== ENTRIES PROVIDED

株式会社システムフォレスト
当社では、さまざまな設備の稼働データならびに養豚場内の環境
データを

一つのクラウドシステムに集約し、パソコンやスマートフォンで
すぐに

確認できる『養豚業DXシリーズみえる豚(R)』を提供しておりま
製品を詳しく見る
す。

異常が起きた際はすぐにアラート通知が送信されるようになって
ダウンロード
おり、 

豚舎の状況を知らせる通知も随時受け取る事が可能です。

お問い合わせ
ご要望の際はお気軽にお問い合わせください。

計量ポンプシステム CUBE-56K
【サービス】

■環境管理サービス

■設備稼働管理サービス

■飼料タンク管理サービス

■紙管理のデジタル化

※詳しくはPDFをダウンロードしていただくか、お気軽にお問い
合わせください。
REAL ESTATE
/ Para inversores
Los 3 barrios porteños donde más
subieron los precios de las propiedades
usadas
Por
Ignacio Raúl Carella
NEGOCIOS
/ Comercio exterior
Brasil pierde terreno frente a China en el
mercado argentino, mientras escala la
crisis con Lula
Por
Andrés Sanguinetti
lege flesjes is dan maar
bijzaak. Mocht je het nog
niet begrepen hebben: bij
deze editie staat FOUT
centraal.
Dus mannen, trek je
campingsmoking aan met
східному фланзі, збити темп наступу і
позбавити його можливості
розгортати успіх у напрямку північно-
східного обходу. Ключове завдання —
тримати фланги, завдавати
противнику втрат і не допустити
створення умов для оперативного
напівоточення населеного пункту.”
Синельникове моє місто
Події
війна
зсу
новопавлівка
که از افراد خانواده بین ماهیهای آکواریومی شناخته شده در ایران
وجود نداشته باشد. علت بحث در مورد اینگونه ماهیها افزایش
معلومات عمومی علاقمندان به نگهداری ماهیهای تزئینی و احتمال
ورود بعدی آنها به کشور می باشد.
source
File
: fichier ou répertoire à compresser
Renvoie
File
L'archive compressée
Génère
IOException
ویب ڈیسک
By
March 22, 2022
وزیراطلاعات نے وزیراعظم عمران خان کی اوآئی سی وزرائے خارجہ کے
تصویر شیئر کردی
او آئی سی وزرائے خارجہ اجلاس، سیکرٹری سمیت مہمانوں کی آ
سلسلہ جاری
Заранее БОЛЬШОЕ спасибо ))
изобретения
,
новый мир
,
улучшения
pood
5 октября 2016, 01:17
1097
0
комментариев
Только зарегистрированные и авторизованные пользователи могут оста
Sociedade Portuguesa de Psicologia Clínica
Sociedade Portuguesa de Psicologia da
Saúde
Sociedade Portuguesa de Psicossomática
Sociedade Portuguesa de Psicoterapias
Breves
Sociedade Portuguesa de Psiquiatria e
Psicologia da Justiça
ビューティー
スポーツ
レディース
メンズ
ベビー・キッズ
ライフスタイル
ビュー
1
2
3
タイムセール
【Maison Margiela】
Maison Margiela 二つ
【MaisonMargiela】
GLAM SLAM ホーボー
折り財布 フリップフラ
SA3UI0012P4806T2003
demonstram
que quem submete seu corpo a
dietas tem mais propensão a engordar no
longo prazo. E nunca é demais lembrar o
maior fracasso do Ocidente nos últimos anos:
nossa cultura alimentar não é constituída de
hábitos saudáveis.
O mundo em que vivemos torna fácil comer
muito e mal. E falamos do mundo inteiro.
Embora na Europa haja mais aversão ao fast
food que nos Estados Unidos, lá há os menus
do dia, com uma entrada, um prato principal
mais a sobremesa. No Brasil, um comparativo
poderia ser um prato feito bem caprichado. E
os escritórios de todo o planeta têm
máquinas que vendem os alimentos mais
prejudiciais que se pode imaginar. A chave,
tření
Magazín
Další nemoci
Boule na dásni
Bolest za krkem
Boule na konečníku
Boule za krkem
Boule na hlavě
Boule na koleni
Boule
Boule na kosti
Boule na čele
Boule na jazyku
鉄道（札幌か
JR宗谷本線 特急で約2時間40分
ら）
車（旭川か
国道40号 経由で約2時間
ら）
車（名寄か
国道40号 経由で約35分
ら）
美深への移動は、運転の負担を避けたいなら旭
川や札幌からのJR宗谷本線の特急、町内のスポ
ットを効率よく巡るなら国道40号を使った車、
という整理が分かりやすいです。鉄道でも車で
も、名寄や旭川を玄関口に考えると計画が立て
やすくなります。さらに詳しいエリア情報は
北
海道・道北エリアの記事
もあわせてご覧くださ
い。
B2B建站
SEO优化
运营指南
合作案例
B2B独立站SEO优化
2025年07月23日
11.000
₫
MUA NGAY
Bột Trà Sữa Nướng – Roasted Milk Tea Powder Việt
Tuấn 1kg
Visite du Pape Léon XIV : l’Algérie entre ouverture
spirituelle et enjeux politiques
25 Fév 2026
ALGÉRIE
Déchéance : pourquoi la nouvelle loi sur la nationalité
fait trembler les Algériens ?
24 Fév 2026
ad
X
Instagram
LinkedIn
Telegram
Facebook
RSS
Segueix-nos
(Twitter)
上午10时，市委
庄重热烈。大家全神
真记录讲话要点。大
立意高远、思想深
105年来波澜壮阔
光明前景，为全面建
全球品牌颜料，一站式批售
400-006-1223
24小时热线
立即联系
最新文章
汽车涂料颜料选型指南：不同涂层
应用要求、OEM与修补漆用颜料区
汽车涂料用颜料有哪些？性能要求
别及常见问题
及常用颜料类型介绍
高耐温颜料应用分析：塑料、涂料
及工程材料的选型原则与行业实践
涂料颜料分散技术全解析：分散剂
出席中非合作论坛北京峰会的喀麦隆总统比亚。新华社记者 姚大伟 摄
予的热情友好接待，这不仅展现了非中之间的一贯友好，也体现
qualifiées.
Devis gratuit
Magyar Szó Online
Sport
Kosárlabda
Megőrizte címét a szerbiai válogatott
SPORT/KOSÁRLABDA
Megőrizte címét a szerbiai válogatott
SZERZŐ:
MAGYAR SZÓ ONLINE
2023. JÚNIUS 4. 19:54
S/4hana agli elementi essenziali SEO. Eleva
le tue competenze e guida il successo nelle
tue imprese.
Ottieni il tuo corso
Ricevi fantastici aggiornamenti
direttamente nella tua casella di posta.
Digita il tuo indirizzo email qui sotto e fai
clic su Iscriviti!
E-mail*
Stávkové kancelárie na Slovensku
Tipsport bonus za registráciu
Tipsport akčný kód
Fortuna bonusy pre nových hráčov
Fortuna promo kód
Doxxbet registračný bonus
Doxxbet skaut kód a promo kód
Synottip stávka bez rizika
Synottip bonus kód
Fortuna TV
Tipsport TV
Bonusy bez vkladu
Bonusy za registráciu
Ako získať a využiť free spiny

====

### TASK OBJECTIVE
Please return each line from the rows above that contains the word "registráciu".

### SOLUTION BELOW
Tipsport bonus za registráciu
Bonusy za registráciu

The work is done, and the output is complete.